Für Informationen zum Schwangerschaftsabbruch in den ersten drei Monaten wenden Sie sich direkt an das Bozner Krankenhaus unter der Nummer 0471 438394, von Montag bis Freitag von 8.30 bis 12.00 Uhr.

    Schwangerschaftsabbruch nach 90 Tagen, gem. Art. 6 Ges. 194/78

    Diese Abtreibungen werden nach Gesetz bei schwerwiegenden Komplikationen wie schwere fetale Anomalien, fetale Krankheiten und/oder Krankheiten der Mutter durchgeführt. Die Einweisung dieser Frauen erfolgt normalerweise nicht durch die Betroffene selbst, sondern durch den betreuenden Gynäkologen oder die betreuende Gynäkologin, oder durch den Pränataldiagnostiker / die Pränataldiagnostikerin, die die schwerwiegende Komplikation oder Fehlbildung festgestellt oder bestätigt hat.

    Bei Schwangerschaftsabbrüchen nach 90 Tagen gibt es keine 7-Tage Frist.

    Die Abortinduktion wird im Rahmen einer ordentlichen stationären Aufnahme mittels Prostaglandingabe durchgeführt. Nach der Abstoßung der Frucht wartet man ab, bis sich die Plazenta ablöst. Falls Frucht oder Plazenta nicht vollständig ausgestoßen werden, wird eine Kürettage durchgeführt. Die Frau kann in der Regel am nächsten Tag das KH verlassen. 4-8 Wochen später erfolgt eine Kontrollvisite.

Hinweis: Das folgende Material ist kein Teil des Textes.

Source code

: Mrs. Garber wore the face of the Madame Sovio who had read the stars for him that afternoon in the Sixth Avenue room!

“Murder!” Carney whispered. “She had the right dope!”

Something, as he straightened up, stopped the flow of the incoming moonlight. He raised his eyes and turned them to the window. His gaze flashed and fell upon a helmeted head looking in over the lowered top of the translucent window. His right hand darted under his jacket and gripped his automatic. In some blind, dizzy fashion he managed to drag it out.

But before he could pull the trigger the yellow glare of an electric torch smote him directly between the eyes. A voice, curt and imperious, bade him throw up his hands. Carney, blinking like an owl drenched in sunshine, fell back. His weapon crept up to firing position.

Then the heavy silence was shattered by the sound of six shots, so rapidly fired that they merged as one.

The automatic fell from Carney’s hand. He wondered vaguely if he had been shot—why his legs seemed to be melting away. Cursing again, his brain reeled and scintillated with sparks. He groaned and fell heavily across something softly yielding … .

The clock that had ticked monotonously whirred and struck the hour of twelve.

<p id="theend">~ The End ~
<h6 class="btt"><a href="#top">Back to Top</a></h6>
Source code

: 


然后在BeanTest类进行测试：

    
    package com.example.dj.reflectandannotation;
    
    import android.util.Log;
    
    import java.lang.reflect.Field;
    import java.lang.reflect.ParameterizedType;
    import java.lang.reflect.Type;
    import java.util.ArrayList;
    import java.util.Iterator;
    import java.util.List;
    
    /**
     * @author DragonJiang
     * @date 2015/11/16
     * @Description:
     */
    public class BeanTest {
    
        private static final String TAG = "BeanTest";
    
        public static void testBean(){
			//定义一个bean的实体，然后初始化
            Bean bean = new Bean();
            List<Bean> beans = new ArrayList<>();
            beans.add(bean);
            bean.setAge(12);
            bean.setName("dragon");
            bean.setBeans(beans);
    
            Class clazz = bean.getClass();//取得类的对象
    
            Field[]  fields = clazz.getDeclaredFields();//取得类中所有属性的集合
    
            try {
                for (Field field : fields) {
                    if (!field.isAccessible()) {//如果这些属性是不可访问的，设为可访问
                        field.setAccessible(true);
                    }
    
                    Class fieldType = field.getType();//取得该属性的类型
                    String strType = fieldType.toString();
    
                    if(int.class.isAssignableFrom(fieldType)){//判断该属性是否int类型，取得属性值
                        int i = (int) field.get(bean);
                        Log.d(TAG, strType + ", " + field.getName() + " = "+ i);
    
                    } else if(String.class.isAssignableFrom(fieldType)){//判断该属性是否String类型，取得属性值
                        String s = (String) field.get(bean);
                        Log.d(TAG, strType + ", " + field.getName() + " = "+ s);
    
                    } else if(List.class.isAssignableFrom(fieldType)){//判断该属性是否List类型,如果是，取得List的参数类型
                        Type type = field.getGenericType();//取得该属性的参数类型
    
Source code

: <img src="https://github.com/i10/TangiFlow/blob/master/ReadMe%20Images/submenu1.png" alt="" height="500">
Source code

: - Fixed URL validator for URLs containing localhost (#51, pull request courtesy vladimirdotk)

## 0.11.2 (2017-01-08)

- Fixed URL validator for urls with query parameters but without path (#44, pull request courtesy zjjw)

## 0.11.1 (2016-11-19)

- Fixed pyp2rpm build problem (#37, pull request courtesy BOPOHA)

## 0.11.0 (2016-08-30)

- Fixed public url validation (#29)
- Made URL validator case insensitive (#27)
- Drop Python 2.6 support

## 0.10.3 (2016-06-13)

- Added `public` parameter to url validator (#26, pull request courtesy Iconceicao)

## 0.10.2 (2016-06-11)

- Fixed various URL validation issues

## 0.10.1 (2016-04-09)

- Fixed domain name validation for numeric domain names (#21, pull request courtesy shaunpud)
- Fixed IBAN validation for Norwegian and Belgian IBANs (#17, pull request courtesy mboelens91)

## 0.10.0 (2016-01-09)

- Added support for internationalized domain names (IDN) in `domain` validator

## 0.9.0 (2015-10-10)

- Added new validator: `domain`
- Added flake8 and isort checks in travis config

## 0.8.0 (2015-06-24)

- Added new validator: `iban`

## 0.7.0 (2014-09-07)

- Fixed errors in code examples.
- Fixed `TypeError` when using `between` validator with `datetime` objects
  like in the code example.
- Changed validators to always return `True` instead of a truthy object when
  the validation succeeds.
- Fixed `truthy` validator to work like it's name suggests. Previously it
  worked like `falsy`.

    Während des Krankenhausaufenthaltes wird der Patientin und dem Partner eine wertfreie Betreuung durch die Seelsorge oder durch den psychologischen Dienst des Krankenhauses angeboten.

    Die Kosten des Eingriffs trägt der öffentliche Gesundheitsdienst.

    Bei Minderjährigen ist die Zustimmung der Eltern oder des Vormundes notwendig.

    Man kann davon ausgehen, dass die rechtlichen Aspekte des freiwilligen Schwangerschaftsabbruches als geklärt zu betrachten sind. Man muss aber auch zur Kenntnis nehmen, dass die ethischen Probleme um den Konflikt der Abwägung der Werte zwischen der Gesundheit der Mutter und dem Überleben des Embryos ungelöst bleiben.

    Der freiwillige Schwangerschaftsabbruch ist fast immer eine schmerzvolle und bedrückende Entscheidung für eine Frau. Das Sanitätspersonal muss der Frau in einer solchen Situation Achtung und Respekt entgegenbringen.